La prévention pour les personnes à risque (femmes enceintes, personnes âgées, personnes immunodéprimées par un traitement immunosuppresseur ou une pathologie telle qu’un cancer, une cirrhose ou un diabète) consiste à éviter la consommation des produits suivants : produits laitiers, charcuterie en gelée, rillettes, pâtés, foie gras, fromages au lait cru, poissons fumés, coquillages crus, surimi, tarama, graines germées crues… Il est recommandé de bien cuire les aliments d’origine animale, d’enlever la croûte de tous les fromages, de laver soigneusement les légumes et les herbes aromatiques et de bien recuire jusqu’à ébullition les produits achetés prêts à consommer « traiteur ». 

Afin d’éviter les contaminations croisées (d’un aliment à l’autre), il faut conserver les aliments crus séparément des aliments cuits ou à consommer en l’état. Les produits préemballés sont à préférer aux produits achetés à la coupe, ces derniers devant dans tous les cas être consommés rapidement après leur achat. Les règles habituelles d’hygiène (qui ne concernent pas uniquement Listeria monocytogenes) doivent être particulièrement respectées : 

  • Réchauffer soigneusement les restes alimentaires et les plats cuisinés avant consommation ; 
  • Nettoyer fréquemment le réfrigérateur et le désinfecter ensuite avec de l’eau javellisée ; 

  • S’assurer que la température du réfrigérateur est suffisamment basse (4°C) ; 

  • Respecter les dates limites de consommation ; 

  • Après la manipulation d’aliments non cuits, se laver les mains et nettoyer les ustensiles de cuisine qui ont été en contact avec ces aliments. 

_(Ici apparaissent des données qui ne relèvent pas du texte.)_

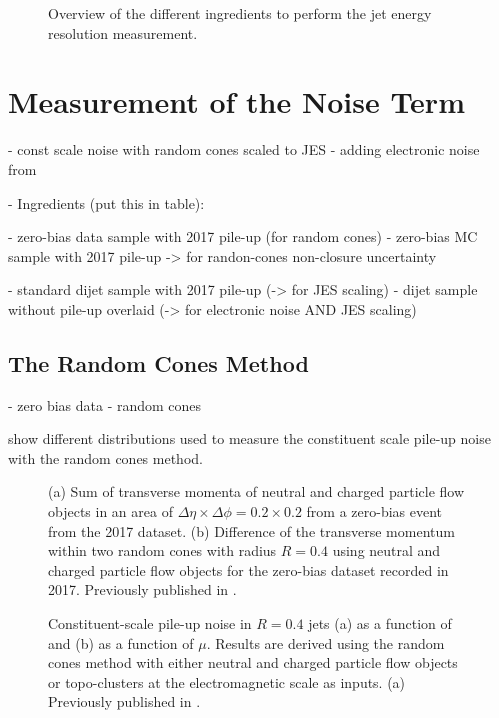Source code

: \begin{figure}
    \caption{Overview of the different ingredients to perform the jet energy resolution measurement.}
    \label{fig:flow-chart-jer}
\end{figure}


\section{Measurement of the Noise Term}

- const scale noise with random cones scaled to JES
- adding electronic noise from

- Ingredients (put this in table):

- zero-bias data sample with 2017 pile-up (for random cones)
- zero-bias MC sample with 2017 pile-up -> for randon-cones non-closure uncertainty

- standard dijet sample with 2017 pile-up (-> for JES scaling)
- dijet sample without pile-up overlaid  (-> for electronic noise AND JES scaling)





\subsection{The Random Cones Method}

- zero bias data
- random cones

 show different distributions used to measure the constituent scale pile-up noise with the random cones method.

\begin{figure}
    \caption{(a) Sum of transverse momenta of neutral and charged particle flow objects in an area of $\Delta \eta \times \Delta \phi = 0.2 \times 0.2$ from a zero-bias event from the 2017 dataset. (b) Difference of the transverse momentum within two random cones with radius $R = 0.4$ using neutral and charged particle flow objects for the zero-bias dataset recorded in 2017.
        Previously published in .}
    \label{fig:random-cones-balance}
\end{figure}

\begin{figure}
    \caption{Constituent-scale pile-up noise in \antikt $R=0.4$ jets (a) as a function of \absetadet and (b) as a function of $\mu$. Results are derived using the random cones method with either neutral and charged particle flow objects or topo-clusters at the electromagnetic scale as inputs. (a)
        Previously published in .}
    \label{fig:const-scale-noise-results}
\end{figure}




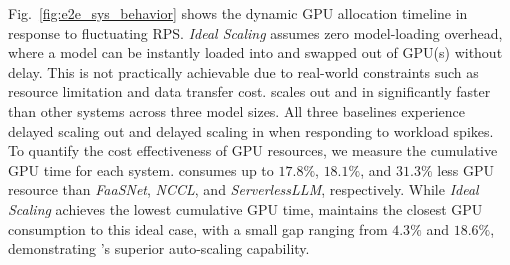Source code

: {{ 
Fig.~\ref{fig:e2e_sys_behavior} shows the dynamic GPU allocation timeline in response to fluctuating RPS. 
\textit{Ideal Scaling} assumes zero model-loading overhead, where a model can be instantly loaded into and swapped out of GPU(s) without delay. This is not practically achievable due to real-world constraints such as resource limitation and data transfer cost. 
\SysName scales out and in significantly faster than other systems across three model sizes. 
All three baselines experience delayed scaling out and delayed scaling in when responding to workload spikes. 
To quantify the cost effectiveness of GPU resources, we measure the cumulative GPU time for each system. \SysName consumes up to $17.8\%$, $18.1\%$, and $31.3\%$ less GPU resource than \textit{FaaSNet}, \textit{NCCL}, and \textit{ServerlessLLM}, respectively. 
While \textit{Ideal Scaling} achieves the lowest cumulative GPU time, \SysName maintains the closest GPU consumption to this ideal case, with a small gap ranging from $4.3\%$ and $18.6\%$, demonstrating \SysName's superior auto-scaling capability. 


}}
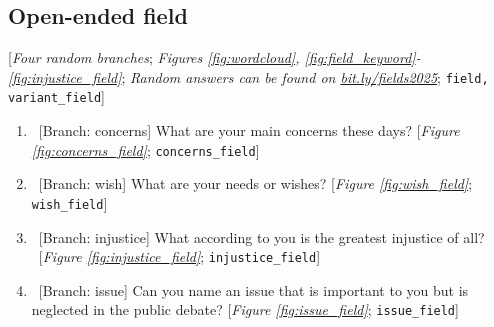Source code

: \begin{enumerate}[resume]


\end{enumerate} 

 \subsection*{Open-ended field} 
 [\textit{Four random branches}; \textit{Figures \ref{fig:wordcloud}, \ref{fig:field_keyword}-\ref{fig:injustice_field}}; \textit{Random answers can be found on \href{http://preferences-pol.fr/fields2025.html}{bit.ly/fields2025}}; 
 \verb|field, variant_field|] 
 \begin{enumerate}[resume] 
\item  \label{q:concerns_field} ~[Branch: concerns] What are your main concerns these days? [\textit{Figure \ref{fig:concerns_field}}; 
\verb|concerns_field|]


\item  \label{q:wish_field} ~[Branch: wish] What are your needs or wishes? [\textit{Figure \ref{fig:wish_field}}; 
\verb|wish_field|]


\item  \label{q:injustice_field} ~[Branch: injustice] What according to you is the greatest injustice of all?\\ 
~[\textit{Figure \ref{fig:injustice_field}}; 
\verb|injustice_field|]


\item  \label{q:issue_field} ~[Branch: issue] Can you name an issue that is important to you but is neglected in the public debate? [\textit{Figure \ref{fig:issue_field}}; 
\verb|issue_field|]


\end{enumerate} 

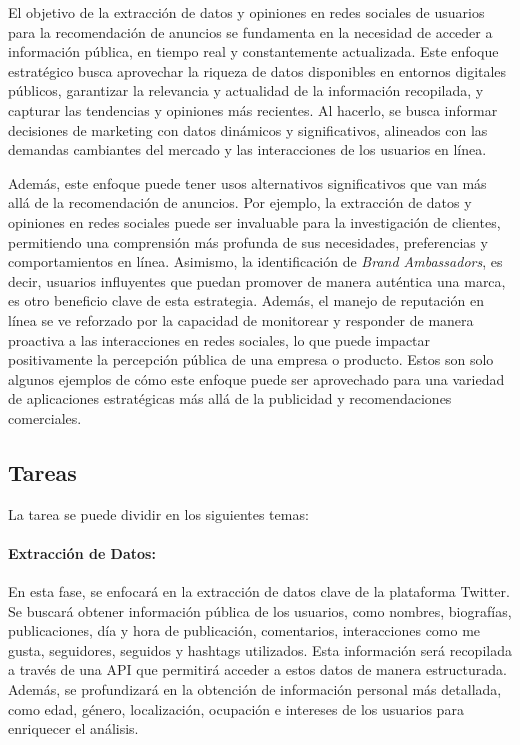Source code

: \documentclass[
  letterpaper,
  DIV=11,
  numbers=noendperiod]{scrartcl}
\let\oldparagraph\paragraph
\renewcommand{\paragraph}[1]{\oldparagraph{#1}\mbox{}}
\begin{document}
El objetivo de la extracción de datos y opiniones en redes sociales de
usuarios para la recomendación de anuncios se fundamenta en la necesidad
de acceder a información pública, en tiempo real y constantemente
actualizada. Este enfoque estratégico busca aprovechar la riqueza de
datos disponibles en entornos digitales públicos, garantizar la
relevancia y actualidad de la información recopilada, y capturar las
tendencias y opiniones más recientes. Al hacerlo, se busca informar
decisiones de marketing con datos dinámicos y significativos, alineados
con las demandas cambiantes del mercado y las interacciones de los
usuarios en línea.

Además, este enfoque puede tener usos alternativos significativos que
van más allá de la recomendación de anuncios. Por ejemplo, la extracción
de datos y opiniones en redes sociales puede ser invaluable para la
investigación de clientes, permitiendo una comprensión más profunda de
sus necesidades, preferencias y comportamientos en línea. Asimismo, la
identificación de \emph{Brand Ambassadors}, es decir, usuarios
influyentes que puedan promover de manera auténtica una marca, es otro
beneficio clave de esta estrategia. Además, el manejo de reputación en
línea se ve reforzado por la capacidad de monitorear y responder de
manera proactiva a las interacciones en redes sociales, lo que puede
impactar positivamente la percepción pública de una empresa o producto.
Estos son solo algunos ejemplos de cómo este enfoque puede ser
aprovechado para una variedad de aplicaciones estratégicas más allá de
la publicidad y recomendaciones comerciales.

\subsection{Tareas}\label{tareas}

La tarea se puede dividir en los siguientes temas:

\paragraph{Extracción de Datos:}\label{extracciuxf3n-de-datos}

En esta fase, se enfocará en la extracción de datos clave de la
plataforma Twitter. Se buscará obtener información pública de los
usuarios, como nombres, biografías, publicaciones, día y hora de
publicación, comentarios, interacciones como me gusta, seguidores,
seguidos y hashtags utilizados. Esta información será recopilada a
través de una API que permitirá acceder a estos datos de manera
estructurada. Además, se profundizará en la obtención de información
personal más detallada, como edad, género, localización, ocupación e
intereses de los usuarios para enriquecer el análisis.
\end{document}
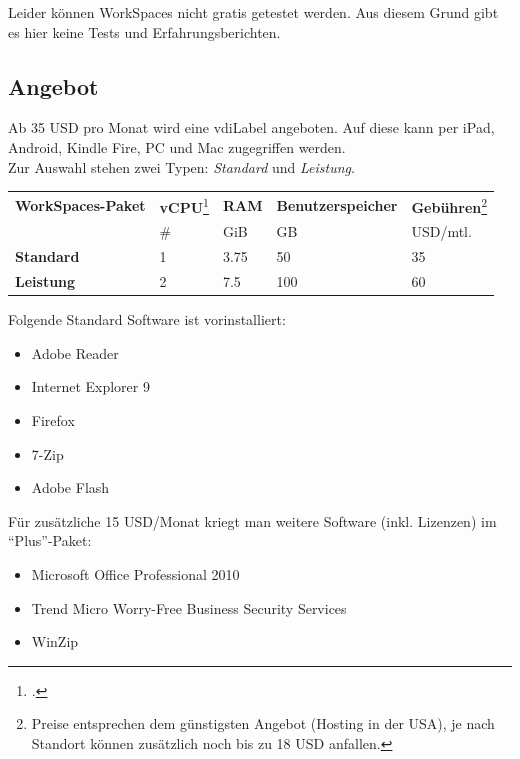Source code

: Leider können WorkSpaces nicht gratis getestet werden. Aus diesem Grund gibt es hier keine Tests und Erfahrungsberichten.

\subsection{Angebot}
Ab 35 USD pro Monat wird eine \Gls{vdiLabel} angeboten. Auf diese kann per iPad, Android, Kindle Fire, PC und Mac zugegriffen werden.\\
Zur Auswahl stehen zwei Typen: \textit{Standard} und \textit{Leistung}.

\begin{table}[H]
	\centering
	\small\renewcommand{\arraystretch}{1.4}  
	\begin{tabularx}{0.9\textwidth}{X | Y | Y | Y | Y }
		\hline
		\textbf{WorkSpaces-Paket} & \textbf{vCPU}\footcite{Virtual_CPUs_with_Amazon_Web_Services_2014-11-15} & \textbf{RAM} & \textbf{Benutzerspeicher} & \textbf{Gebühren}\footnote{Preise entsprechen dem günstigsten Angebot (Hosting in der USA), je nach Standort können zusätzlich noch bis zu 18 USD anfallen.}\\
		 & \# & GiB & GB & USD/mtl.\\
		\hline
			\textbf{Standard} & 1 & 3.75 & 50 & 35\\
			\textbf{Leistung} & 2 & 7.5 & 100 & 60\\
		\hline
	\end{tabularx}
\end{table}

Folgende Standard Software ist vorinstalliert:
\begin{itemize}
	\item Adobe Reader
	\item Internet Explorer 9
	\item Firefox
	\item 7-Zip
	\item Adobe Flash
\end{itemize}

Für zusätzliche 15 USD/Monat kriegt man weitere Software (inkl. Lizenzen) im "`Plus"'-Paket:
\begin{itemize}
	\item Microsoft Office Professional 2010
	\item Trend Micro Worry-Free Business Security Services
	\item WinZip
\end{itemize}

Combien de personnes touchées ?  

Les personnes fragiles et immunodéprimées comme les femmes enceintes, les nourrissons, les personnes âgées, celles atteintes d’un cancer ou ayant reçu une greffe sont les plus susceptibles de développer les formes graves de la maladie. 

La bactérie Listeria monocytogenes a été décrite pour la première fois dans les années 1920, mais ce n’est que depuis la mise en évidence d’une origine alimentaire de l’infection humaine, à l’occasion d’une épidémie au Canada en 1981, que la listériose est considérée comme un véritable problème de santé publique. En France, c’est une maladie à déclaration obligatoire depuis 1998. 

En France métropolitaine, on compte environ 350 cas de listériose déclarés par an. Aucune épidémie massive n’a été rapportée et le nombre de cas sporadiques a fortement baissé depuis 15 ans, les formes materno-néonatales ayant le plus diminué, alors qu’il a été noté ces dernières années une augmentation des cas de septicémies survenant chez des sujets âgés, souvent porteurs de comorbidités. En 2018 est survenue en Afrique du Sud la plus grave épidémie rapportée à ce jour, avec plus de 1000 patients infectés, dont plus de 40% de nouveau-nés. La source de contamination identifiée était une saucisse de fabrication industrielle très largement distribuée dans tout le pays.